• [What to produce] Entries follow. Give back exactly the lines starting at the one containing "M57 701 58 742H21V702Z" and ending at the one containing "M118 1290 181", and no other lines.

Input data START

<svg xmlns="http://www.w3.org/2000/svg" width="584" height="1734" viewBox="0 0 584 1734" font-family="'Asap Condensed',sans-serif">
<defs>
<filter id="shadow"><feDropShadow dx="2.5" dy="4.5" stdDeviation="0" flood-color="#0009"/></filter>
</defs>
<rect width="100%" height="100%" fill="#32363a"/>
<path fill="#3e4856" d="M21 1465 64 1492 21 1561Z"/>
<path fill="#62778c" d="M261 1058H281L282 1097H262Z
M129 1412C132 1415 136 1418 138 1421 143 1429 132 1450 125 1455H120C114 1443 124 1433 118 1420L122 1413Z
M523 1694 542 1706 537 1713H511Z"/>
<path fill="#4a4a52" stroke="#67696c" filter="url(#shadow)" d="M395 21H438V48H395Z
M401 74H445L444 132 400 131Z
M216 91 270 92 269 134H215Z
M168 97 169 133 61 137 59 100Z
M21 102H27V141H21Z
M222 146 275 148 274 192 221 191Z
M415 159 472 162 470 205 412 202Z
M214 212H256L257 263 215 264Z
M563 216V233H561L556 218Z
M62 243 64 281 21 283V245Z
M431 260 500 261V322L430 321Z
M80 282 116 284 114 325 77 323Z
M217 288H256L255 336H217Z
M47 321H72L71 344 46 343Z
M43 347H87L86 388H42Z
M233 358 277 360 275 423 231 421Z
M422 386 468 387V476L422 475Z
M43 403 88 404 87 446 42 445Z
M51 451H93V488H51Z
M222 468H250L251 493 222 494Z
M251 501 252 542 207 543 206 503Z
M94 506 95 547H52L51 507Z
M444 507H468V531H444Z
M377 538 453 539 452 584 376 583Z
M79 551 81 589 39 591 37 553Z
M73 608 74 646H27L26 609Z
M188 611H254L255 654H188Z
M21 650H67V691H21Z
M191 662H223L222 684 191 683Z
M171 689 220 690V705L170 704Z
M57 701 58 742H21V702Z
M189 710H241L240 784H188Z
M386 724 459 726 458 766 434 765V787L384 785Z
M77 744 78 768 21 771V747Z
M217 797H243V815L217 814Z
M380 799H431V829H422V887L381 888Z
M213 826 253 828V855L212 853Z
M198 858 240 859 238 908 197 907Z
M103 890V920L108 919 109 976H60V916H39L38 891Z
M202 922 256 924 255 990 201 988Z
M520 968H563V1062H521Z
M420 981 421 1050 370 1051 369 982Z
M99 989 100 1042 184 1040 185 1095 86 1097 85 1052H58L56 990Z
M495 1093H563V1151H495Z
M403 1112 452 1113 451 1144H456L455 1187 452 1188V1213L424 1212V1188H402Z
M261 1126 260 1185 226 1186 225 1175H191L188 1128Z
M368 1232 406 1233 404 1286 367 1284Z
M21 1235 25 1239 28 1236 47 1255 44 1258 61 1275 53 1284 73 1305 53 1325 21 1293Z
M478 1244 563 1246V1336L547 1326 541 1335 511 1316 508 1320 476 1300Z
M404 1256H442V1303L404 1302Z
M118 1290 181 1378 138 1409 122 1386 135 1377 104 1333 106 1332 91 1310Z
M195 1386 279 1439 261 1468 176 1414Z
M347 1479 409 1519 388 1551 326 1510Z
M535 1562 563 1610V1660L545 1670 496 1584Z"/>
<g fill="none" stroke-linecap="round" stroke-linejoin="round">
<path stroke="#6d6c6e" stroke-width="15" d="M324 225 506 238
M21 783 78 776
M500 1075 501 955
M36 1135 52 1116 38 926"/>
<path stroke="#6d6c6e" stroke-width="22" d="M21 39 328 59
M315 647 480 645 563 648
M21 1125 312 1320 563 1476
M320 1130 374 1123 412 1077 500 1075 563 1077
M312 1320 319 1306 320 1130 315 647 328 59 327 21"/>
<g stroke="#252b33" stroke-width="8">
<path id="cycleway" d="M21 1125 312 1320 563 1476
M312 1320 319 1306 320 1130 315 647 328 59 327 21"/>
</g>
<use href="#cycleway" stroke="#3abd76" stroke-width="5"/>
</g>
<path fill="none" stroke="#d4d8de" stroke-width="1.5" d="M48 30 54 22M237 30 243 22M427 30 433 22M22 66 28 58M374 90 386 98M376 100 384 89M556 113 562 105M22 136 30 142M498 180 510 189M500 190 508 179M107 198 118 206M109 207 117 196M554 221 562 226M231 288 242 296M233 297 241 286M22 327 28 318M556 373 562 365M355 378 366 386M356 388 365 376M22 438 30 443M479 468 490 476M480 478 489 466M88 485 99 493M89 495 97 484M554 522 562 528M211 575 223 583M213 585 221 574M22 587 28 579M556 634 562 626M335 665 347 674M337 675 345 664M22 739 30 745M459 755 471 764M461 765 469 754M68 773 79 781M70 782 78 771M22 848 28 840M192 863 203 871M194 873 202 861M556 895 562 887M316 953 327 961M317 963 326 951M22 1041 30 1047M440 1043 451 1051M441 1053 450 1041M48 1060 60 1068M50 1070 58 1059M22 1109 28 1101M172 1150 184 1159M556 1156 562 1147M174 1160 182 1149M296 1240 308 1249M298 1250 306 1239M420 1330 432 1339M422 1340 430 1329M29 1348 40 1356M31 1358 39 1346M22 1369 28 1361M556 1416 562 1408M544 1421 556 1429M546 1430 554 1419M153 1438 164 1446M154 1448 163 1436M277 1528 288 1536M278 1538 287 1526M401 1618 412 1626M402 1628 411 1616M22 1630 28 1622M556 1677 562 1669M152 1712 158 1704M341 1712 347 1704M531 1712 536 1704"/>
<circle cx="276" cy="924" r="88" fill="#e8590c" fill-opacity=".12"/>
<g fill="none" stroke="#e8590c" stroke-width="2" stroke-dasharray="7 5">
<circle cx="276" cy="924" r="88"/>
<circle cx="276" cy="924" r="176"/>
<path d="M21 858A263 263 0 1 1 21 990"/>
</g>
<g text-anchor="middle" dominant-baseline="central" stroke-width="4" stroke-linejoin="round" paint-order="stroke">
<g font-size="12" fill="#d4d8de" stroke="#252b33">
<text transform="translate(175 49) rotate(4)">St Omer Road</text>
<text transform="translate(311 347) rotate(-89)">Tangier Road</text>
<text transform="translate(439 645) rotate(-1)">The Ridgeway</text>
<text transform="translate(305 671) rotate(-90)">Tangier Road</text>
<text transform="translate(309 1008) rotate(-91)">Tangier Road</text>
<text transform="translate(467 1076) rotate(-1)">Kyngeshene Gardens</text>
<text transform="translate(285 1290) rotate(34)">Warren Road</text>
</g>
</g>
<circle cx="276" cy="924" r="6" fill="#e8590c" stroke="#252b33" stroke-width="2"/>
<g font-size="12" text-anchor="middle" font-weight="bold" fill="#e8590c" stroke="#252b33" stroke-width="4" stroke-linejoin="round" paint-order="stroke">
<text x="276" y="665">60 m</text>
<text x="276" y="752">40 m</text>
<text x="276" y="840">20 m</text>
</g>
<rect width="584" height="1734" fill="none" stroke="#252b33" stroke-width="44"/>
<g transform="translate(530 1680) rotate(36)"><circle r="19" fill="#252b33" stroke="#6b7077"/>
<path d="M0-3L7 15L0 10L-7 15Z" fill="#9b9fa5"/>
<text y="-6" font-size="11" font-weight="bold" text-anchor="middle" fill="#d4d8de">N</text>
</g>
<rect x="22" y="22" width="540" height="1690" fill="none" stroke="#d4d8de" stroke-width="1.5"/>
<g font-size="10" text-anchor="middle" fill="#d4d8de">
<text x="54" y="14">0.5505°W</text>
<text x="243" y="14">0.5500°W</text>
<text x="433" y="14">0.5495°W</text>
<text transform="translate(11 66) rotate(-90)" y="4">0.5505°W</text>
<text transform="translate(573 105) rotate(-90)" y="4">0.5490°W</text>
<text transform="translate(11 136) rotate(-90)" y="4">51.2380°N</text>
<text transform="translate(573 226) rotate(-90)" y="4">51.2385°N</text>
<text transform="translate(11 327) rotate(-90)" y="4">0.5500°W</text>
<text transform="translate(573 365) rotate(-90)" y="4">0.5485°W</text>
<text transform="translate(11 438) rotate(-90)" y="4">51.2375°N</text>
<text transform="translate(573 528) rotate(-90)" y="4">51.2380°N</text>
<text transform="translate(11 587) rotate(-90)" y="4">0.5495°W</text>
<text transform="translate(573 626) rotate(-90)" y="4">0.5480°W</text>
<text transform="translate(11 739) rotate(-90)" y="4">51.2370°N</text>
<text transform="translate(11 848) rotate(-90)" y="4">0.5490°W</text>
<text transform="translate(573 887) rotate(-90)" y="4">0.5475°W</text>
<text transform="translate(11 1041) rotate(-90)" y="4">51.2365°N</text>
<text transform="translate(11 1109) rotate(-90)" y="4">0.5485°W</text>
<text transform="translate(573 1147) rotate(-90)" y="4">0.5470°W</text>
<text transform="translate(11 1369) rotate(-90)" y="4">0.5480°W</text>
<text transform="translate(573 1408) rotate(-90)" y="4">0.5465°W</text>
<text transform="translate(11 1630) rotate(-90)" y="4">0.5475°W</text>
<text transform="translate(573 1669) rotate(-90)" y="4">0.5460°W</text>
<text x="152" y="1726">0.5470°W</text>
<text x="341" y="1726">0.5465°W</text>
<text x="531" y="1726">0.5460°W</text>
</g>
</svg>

Input data END

• [Answer to the exercise]
M57 701 58 742H21V702Z
M189 710H241L240 784H188Z
M386 724 459 726 458 766 434 765V787L384 785Z
M77 744 78 768 21 771V747Z
M217 797H243V815L217 814Z
M380 799H431V829H422V887L381 888Z
M213 826 253 828V855L212 853Z
M198 858 240 859 238 908 197 907Z
M103 890V920L108 919 109 976H60V916H39L38 891Z
M202 922 256 924 255 990 201 988Z
M520 968H563V1062H521Z
M420 981 421 1050 370 1051 369 982Z
M99 989 100 1042 184 1040 185 1095 86 1097 85 1052H58L56 990Z
M495 1093H563V1151H495Z
M403 1112 452 1113 451 1144H456L455 1187 452 1188V1213L424 1212V1188H402Z
M261 1126 260 1185 226 1186 225 1175H191L188 1128Z
M368 1232 406 1233 404 1286 367 1284Z
M21 1235 25 1239 28 1236 47 1255 44 1258 61 1275 53 1284 73 1305 53 1325 21 1293Z
M478 1244 563 1246V1336L547 1326 541 1335 511 1316 508 1320 476 1300Z
M404 1256H442V1303L404 1302Z
M118 1290 181 1378 138 1409 122 1386 135 1377 104 1333 106 1332 91 1310Z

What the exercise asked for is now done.